◆ What you are asked to do ◆
Arrange the text lines from the rows below as a Markdown table with two columns, Number and Text line, numbering each line and skipping blank lines. Leave the pictures out of the answer.

== Segment start ==

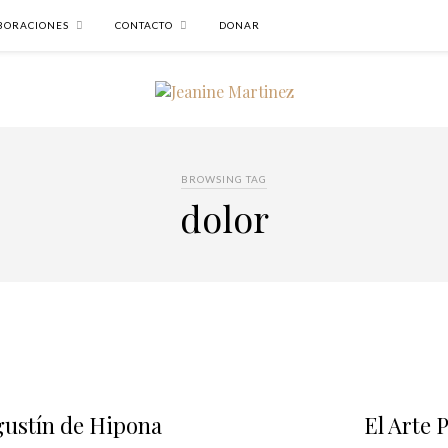
BORACIONES
CONTACTO
DONAR
BROWSING TAG
dolor
gustín de Hipona
El Arte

== Segment end ==

◆ Your solution ◆
| Number | Text line |
|---|---|
| 1 | BORACIONES |
| 2 | CONTACTO |
| 3 | DONAR |
| 4 | BROWSING TAG |
| 5 | dolor |
| 6 | gustín de Hipona |
| 7 | El Arte |